Wissenschaftler neigen genauso wie andere Menschen dazu, in ihre Beobachtungen all die Vorurteile einfließen zu lassen, mit denen sie groß geworden sind – die Vorurteile, die wir in diesen Briefen untersuchen. Ohne es selbst zu merken, wählen sie ihre Beobachtungen so aus, daß ihre Vorurteile weiter verstärkt werden. Was für Theorien sie formulieren, was für Beobachtungen sie zur Untermauerung dieser Theorien anstreben und wie sie diese Beobachtungen interpretieren – all das ist von ihren unbewußten Annahmen bestimmt. Unbewußte Annahmen beeinflussen uns sehr weitgehend, auch wenn wir wissenschaftlich ausgebildet wurden.

Heute empfinden wir das mechanistische Weltbild als normal. Dennoch ist es eigentlich nicht schwierig, sich beispielsweise die Erde als lebendigen Organismus vorzustellen – nicht schwieriger als die Vorstellung, sie sei ein toter Gegenstand, den man ausbeuten kann. Die Durchsetzung dieser logischen Ordnung schließt eine ganze Welt aus der Rechnung aus, die Welt der inneren Wirklichkeit und der Intuition. Harmonie und das Leben in einer heiligen Welt sind möglich. Wir sind keine rein logischen und rationalen, keine emotionslosen Wesen, die alles durch objektive Analyse verstehen können. Unser Leben ist voller Widersprüche – wir kennen die Haßliebe, und manchmal befreit uns gerade das, was uns am meisten schreckt. Unsere tiefsten und bedeutsamsten Erfahrungen haben etwas mit dem Empfinden einer lebendigen, unsichtbaren Tiefe und mit Resonanzen aus dieser Tiefe zu tun.

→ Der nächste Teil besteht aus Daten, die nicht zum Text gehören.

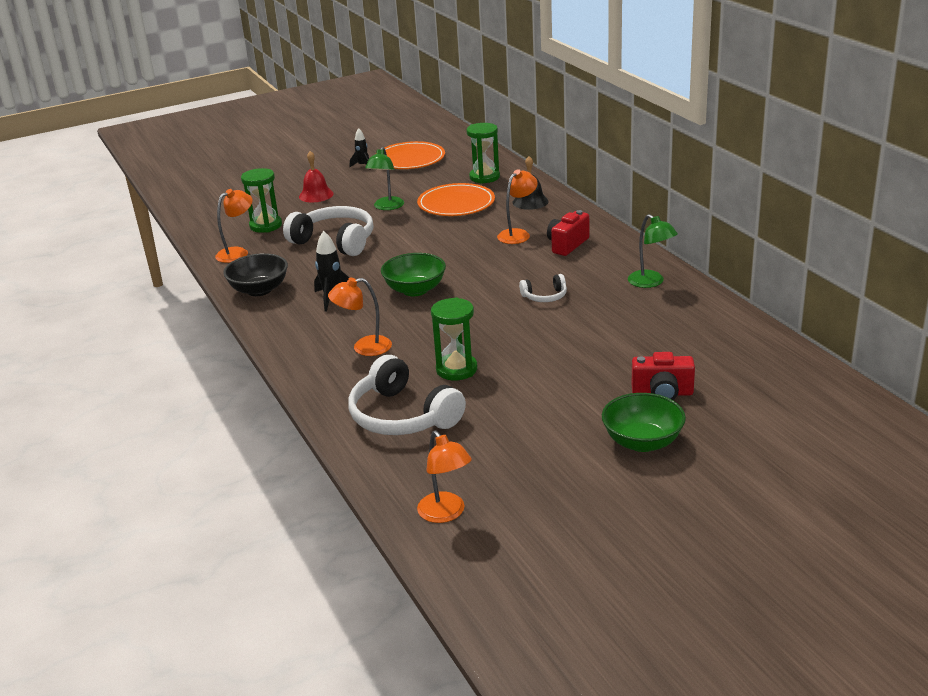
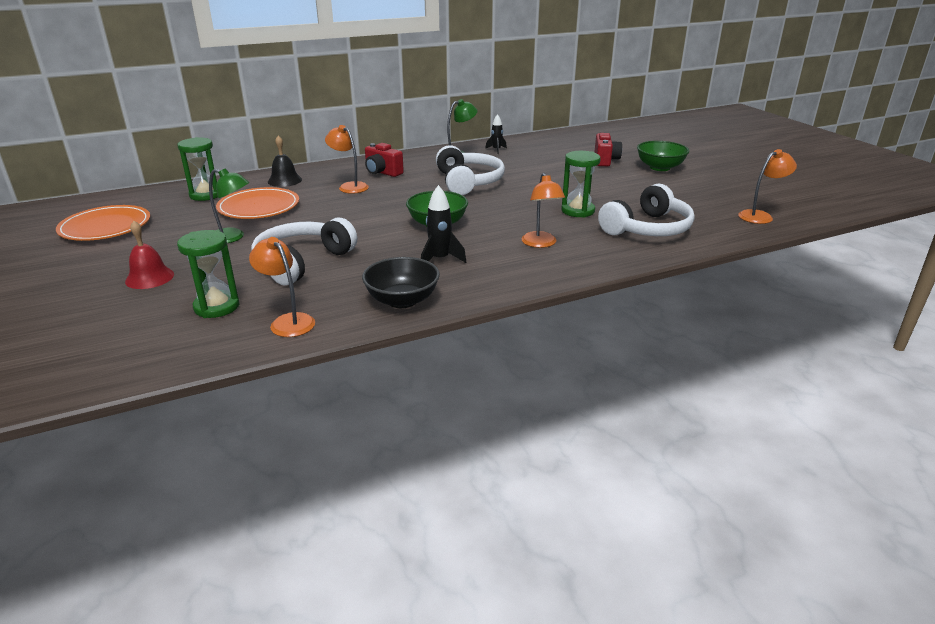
camera: 90 degrees left, 0 degrees up
black rocket [350,128,371,170] -> black rocket moved to [485,114,507,154]
white headphones [519,274,567,302] -> white headphones [436,145,505,195], size x2.05

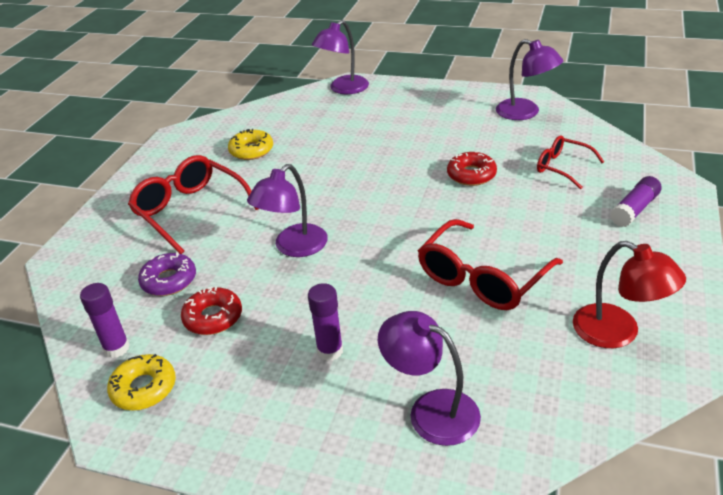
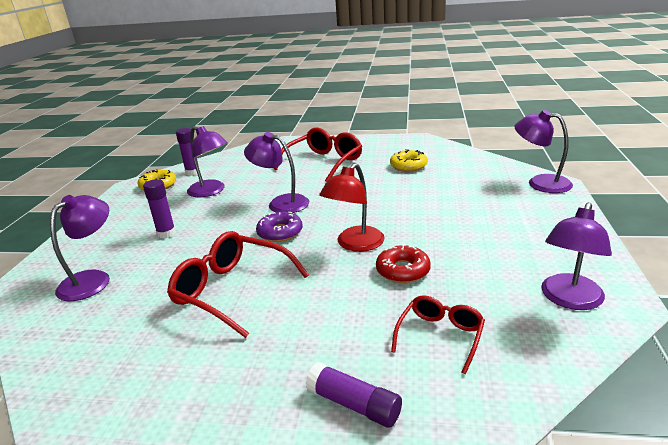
camera: 80 degrees right, 10 degrees down
purple donut [138,252,196,296] -> purple donut moved to [256,212,303,242]
red donut [181,286,242,335] -> purple lamp [187,126,227,197]
red lamp [573,241,686,348] -> red lamp moved to [319,163,385,252]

Die Entzauberung der Welt ist sehr traurig und der Grund dafür, daß unser Leben uns manchmal so trostlos und tot vorkommt. Aber wir können auch nicht in die vortechnische Welt des Mittelalters zurück. Es nützt auch nichts, die zwar begrenzten, aber doch gültigen Entdeckungen der Naturwissenschaft oder die Kraft des logischen Denkens zu leugnen. Aber wir können über unsere eigenen finsteren Zeiten hinausgehen und die verzauberte Welt wiederentdecken, ohne die positiven, pragmatischen Seiten der Wissenschaft abzulehnen, die sich unserer Denk- und Betrachtungsweise mitgeteilt haben.